Il s’appelait Mozart, il était musicien mais, dépourvu du génie de son illustre père, Franz Xaver a passé sa vie à essayer de se faire un prénom.
« Un enfant qui déçoit ses parents… connaîtra le déshonneur et la misère. Que ces mots résonnent comme un avertissement pour mon tendre fils ». Franz Xaver a neuf ans et dans cette note de sa mère, une partie de son destin semble déjà tracé. La fondation Mozart de Salzbourg, en Autriche, fief de l’illustre famille, retrace dans une nouvelle exposition permanente le destin de ce « fils de », élevé dans l’ombre d’un père mort à 35 ans, en 1791, alors que lui-même n’avait que quelques mois.
Avec Carl Thomas son aîné, Franz Xaver est le seul des six enfants de Mozart et Constance qui atteindra l’âge adulte. Mais ce fut pour mieux grandir sous la pression écrasante des ambitions de sa mère : Constance avait décidé que ce petit garçon deviendrait « un second Mozart », explique Armin Brinzing, commissaire à la fondation Mozarteum. « A l’âge de deux ans, elle lui faisait déjà prendre des leçons de piano et de théorie », décrit-il. Elle mit à son service les professeurs les plus éminents, dont Antonio Salieri, qui compta Schubert et Beethoven parmi ses élèves.
Pendant ce temps-là, Franz Xaver vivait « sous une pression intense », « pas très bien traité à la maison », comme le révèle un échange de lettres entre l’enfant et son aîné. Pour ne rien arranger, sa mère s’obstinait à l’appeler Wolfgang Amadeus. Son premier concert public, à 13 ans à peine, pour interpréter un concerto de son père, lui vaut des éloges et un avertissement : « Puisse-t-il ne jamais oublier que son nom de Mozart lui vaut une certaine indulgence aujourd’hui mais lui vaudra des attentes d’autant plus grandes demain », écrit l’une des revues de référence de la critique musicale de l’époque.
Le mal aimé
Franz Xaver n’eut que trop conscience de ces attentes, lui qui signait ses œuvres du nom de « Wolfgang Amadeus Mozart, fils ». A 17 ans, il prit un travail de professeur de piano auprès d’une riche famille de Lviv, en Ukraine, alors partie de l’empire des Habsbourg. C’est dans cette cité qu’il fonda une école de musique, qui est encore aujourd’hui le conservatoire municipal, tout en voyageant à travers l’Europe pour enseigner et se produire en concert.

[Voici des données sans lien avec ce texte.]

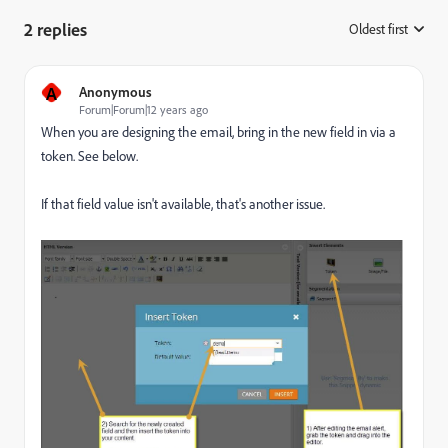
2 replies
Oldest first
:
A
Anonymous
Forum|Forum|12 years ago
When you are designing the email, bring in the new field in via a
token. See below.
If that field value isn't available, that's another issue.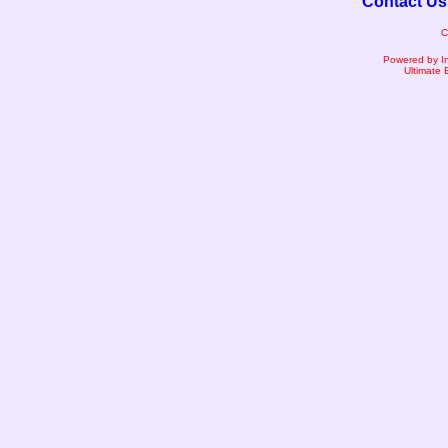
Contact Us
C
Powered by I
Ultimate 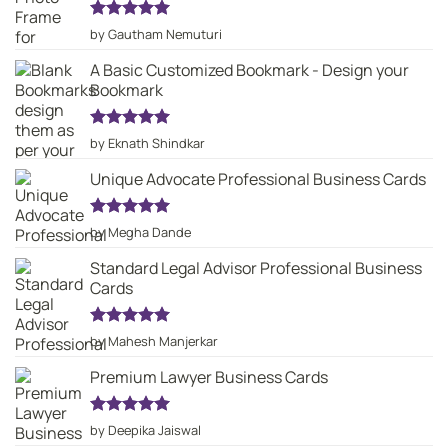
Rated
5
by Gautham Nemuturi
out of 5
A Basic Customized Bookmark - Design your
Bookmark
Rated
5
by Eknath Shindkar
out of 5
Unique Advocate Professional Business Cards
Rated
5
by Megha Dande
out of 5
Standard Legal Advisor Professional Business
Cards
Rated
5
by Mahesh Manjerkar
out of 5
Premium Lawyer Business Cards
Rated
5
by Deepika Jaiswal
out of 5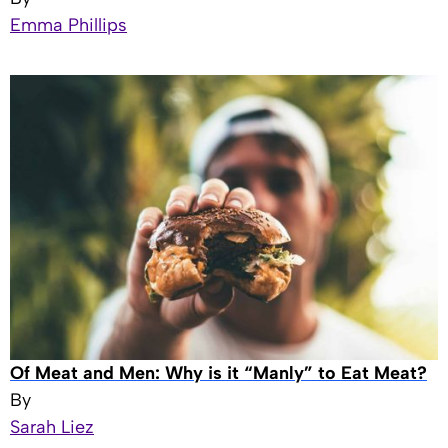
Emma Phillips
Of Meat and Men: Why is it “Manly” to Eat Meat?
By
Sarah Liez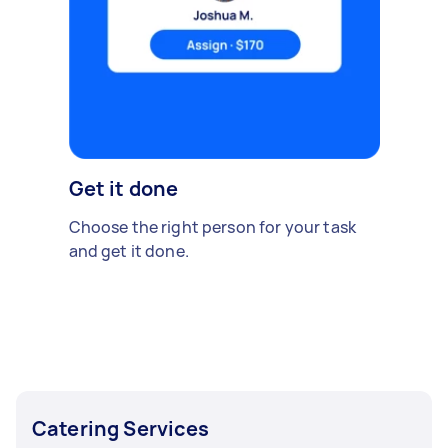
Get it done
Choose the right person for your task
and get it done.
Catering Services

Malgré son excellente oreille, ses succès furent modestes : « Franz Xaver était un excellent pianiste lorsqu’il interprétait les concertos de son père, mais ses propres compositions n’ont pas bien marché », même si leur qualité est réévaluée aujourd’hui, explique Armin Brinzing. « Il lui manquait l’étincelle du génie. Il était considéré comme un musicien et un compositeur doués, mais pas l’un des plus grands ». Franz Xaver Mozart le savait et semblait en nourrir un complexe : sollicité en 1842 pour composer une œuvre destinée à accompagner l’inauguration d’un monument Mozart à Salzbourg, il refusa, prétextant « sa faible compétence ». A la place, il proposa une cantate construite à partir de deux compositions inachevées de son père. Il en envoya une copie signée à l’empereur des Habsbourg, Ferdinand 1er, qui s’enquit auprès de ses conseillers de ce jeune Mozart dont il n’avait pas entendu parler. « Comme chacun sait, il n’a pas reçu en héritage le talent de son célèbre père », lui expliqua-t-on pudiquement.
La fondation Mozart de Salzbourg voue quant à elle une affection particulière à ce musicien mal aimé qui lui légua des centaines de documents inestimables sur la famille Mozart, dont des compositions manuscrites de son père. « L’histoire a un peu oublié Franz Xaver mais il est pour nous d’une grande importance », relève Armin Brinzing. Mort en 1844 d’un cancer de l’estomac lors d’un séjour dans la ville tchèque de Karslbad, Mozart junior y est enterré sous une inscription à l’image de son existence : « Puisse le nom de son père être son épitaphe puisque sa vénération pour lui était l’essence de sa vie ».